Passage to read »
------

2.4. Fluorometric [Ca2+]i Imaging

All fluorometric Ca2+ assays were done in (4-(2-hydroxyethyl)-1-piperazineethanesulfonic acid) (HEPES)-buffered saline (HBS), containing 132 mM NaCl, 6 mM KCl, 1 mM MgCl2, 1 mM CaCl2, 5.5 mM d-glucose, 10 mM HEPES, and 0.035% bovine serum albumin (BSA) adjusted to pH 7.4 with NaOH. For measurements in Ca2+-free bath solutions, a modified HBS without CaCl2 was supplemented with 200 µM ethylene glycol-bis(β-aminoethyl ether)-N,N,N′,N′-tetraacetic acid (EGTA).
The primary compound screen and the generation of concentration response curves in HEK293 cells or in PC12 cells were performed by using a custom-made fluorescence plate imager built into a robotic liquid handling station equipped with a 96-tip multichannel head (Freedom Evo 150, Tecan, Männedorf, Switzerland) as described previously [14]. To this end, trypsinized cell suspensions were loaded with 4 µM fluo-4/AM (Invitrogen, Thermo Fisher Scientific, Waltham, MA, U.S.A.) in cell culture medium for 30 min at 37 °C. After brief centrifugation, cells were resuspended in HBS and dispensed into black pigmented, clear-bottom 384-well plates (Greiner µClear, Frickenhausen, Germany). Plates were mounted on the imager, and fluorescence signals were recorded with a cooled Zyla 5.5 camera (Andor, Belfast, UK) through a 515 nm long pass filter. The image acquisition was controlled by the µManager software (http://micro-manager.org) [15], and excitation with a LED array (470 nm) was synchronized by the camera trigger output. After baseline recording for about 60 s, the compound libraries or serial dilutions of activators or inhibitors were added to the cells by the liquid handling device. When inhibitory potencies were evaluated, a second pipetting step with the respective reference agonist was performed. Fluorescence intensities were calculated from image stacks for each well with ImageJ (National Institutes of Health, Bethesda, MD, U.S.A.) [16], corrected for background signals, and normalized to the initial intensities (F/F0). Concentration response curves were generated by fitting the data to a four-parameter Hill equation to obtain the Emin, Emax, EC50 (or IC50), and the Hill coefficient n.

------

Source material »
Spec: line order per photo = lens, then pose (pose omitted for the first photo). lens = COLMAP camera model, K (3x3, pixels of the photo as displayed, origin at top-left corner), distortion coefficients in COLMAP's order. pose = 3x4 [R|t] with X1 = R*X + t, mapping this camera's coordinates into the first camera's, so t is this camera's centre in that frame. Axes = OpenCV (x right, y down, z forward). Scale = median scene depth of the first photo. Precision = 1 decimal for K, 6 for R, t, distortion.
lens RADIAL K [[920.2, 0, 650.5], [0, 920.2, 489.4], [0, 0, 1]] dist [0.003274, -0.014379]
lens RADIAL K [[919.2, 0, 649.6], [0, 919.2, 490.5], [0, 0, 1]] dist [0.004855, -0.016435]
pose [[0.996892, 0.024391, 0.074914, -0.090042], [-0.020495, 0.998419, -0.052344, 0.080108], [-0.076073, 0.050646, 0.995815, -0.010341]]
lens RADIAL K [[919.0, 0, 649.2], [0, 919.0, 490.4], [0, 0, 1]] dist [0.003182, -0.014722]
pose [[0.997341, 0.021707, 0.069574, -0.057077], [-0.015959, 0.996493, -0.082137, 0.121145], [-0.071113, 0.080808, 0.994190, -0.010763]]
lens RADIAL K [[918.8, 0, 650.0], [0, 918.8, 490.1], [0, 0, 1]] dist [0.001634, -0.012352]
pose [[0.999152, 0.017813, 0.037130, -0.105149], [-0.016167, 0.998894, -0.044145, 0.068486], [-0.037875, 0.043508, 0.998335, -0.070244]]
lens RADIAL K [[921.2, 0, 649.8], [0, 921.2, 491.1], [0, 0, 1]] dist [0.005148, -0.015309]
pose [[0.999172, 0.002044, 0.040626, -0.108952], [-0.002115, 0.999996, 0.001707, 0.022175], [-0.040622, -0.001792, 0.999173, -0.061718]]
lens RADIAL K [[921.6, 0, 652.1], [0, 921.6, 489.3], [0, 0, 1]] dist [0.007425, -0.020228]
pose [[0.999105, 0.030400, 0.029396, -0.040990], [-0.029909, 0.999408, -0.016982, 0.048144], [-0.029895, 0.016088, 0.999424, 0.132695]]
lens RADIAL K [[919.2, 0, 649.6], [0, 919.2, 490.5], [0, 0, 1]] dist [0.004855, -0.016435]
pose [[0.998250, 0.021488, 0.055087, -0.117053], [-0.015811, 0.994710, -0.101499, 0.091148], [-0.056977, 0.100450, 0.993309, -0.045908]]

------

What you are asked to do »
Copy out the complete methods section on fluorometric calcium imaging from above, word for word, with nothing left out or changed.

Response area »
2.4. Fluorometric [Ca2+]i Imaging

All fluorometric Ca2+ assays were done in (4-(2-hydroxyethyl)-1-piperazineethanesulfonic acid) (HEPES)-buffered saline (HBS), containing 132 mM NaCl, 6 mM KCl, 1 mM MgCl2, 1 mM CaCl2, 5.5 mM d-glucose, 10 mM HEPES, and 0.035% bovine serum albumin (BSA) adjusted to pH 7.4 with NaOH. For measurements in Ca2+-free bath solutions, a modified HBS without CaCl2 was supplemented with 200 µM ethylene glycol-bis(β-aminoethyl ether)-N,N,N′,N′-tetraacetic acid (EGTA).
The primary compound screen and the generation of concentration response curves in HEK293 cells or in PC12 cells were performed by using a custom-made fluorescence plate imager built into a robotic liquid handling station equipped with a 96-tip multichannel head (Freedom Evo 150, Tecan, Männedorf, Switzerland) as described previously [14]. To this end, trypsinized cell suspensions were loaded with 4 µM fluo-4/AM (Invitrogen, Thermo Fisher Scientific, Waltham, MA, U.S.A.) in cell culture medium for 30 min at 37 °C. After brief centrifugation, cells were resuspended in HBS and dispensed into black pigmented, clear-bottom 384-well plates (Greiner µClear, Frickenhausen, Germany). Plates were mounted on the imager, and fluorescence signals were recorded with a cooled Zyla 5.5 camera (Andor, Belfast, UK) through a 515 nm long pass filter. The image acquisition was controlled by the µManager software (http://micro-manager.org) [15], and excitation with a LED array (470 nm) was synchronized by the camera trigger output. After baseline recording for about 60 s, the compound libraries or serial dilutions of activators or inhibitors were added to the cells by the liquid handling device. When inhibitory potencies were evaluated, a second pipetting step with the respective reference agonist was performed. Fluorescence intensities were calculated from image stacks for each well with ImageJ (National Institutes of Health, Bethesda, MD, U.S.A.) [16], corrected for background signals, and normalized to the initial intensities (F/F0). Concentration response curves were generated by fitting the data to a four-parameter Hill equation to obtain the Emin, Emax, EC50 (or IC50), and the Hill coefficient n.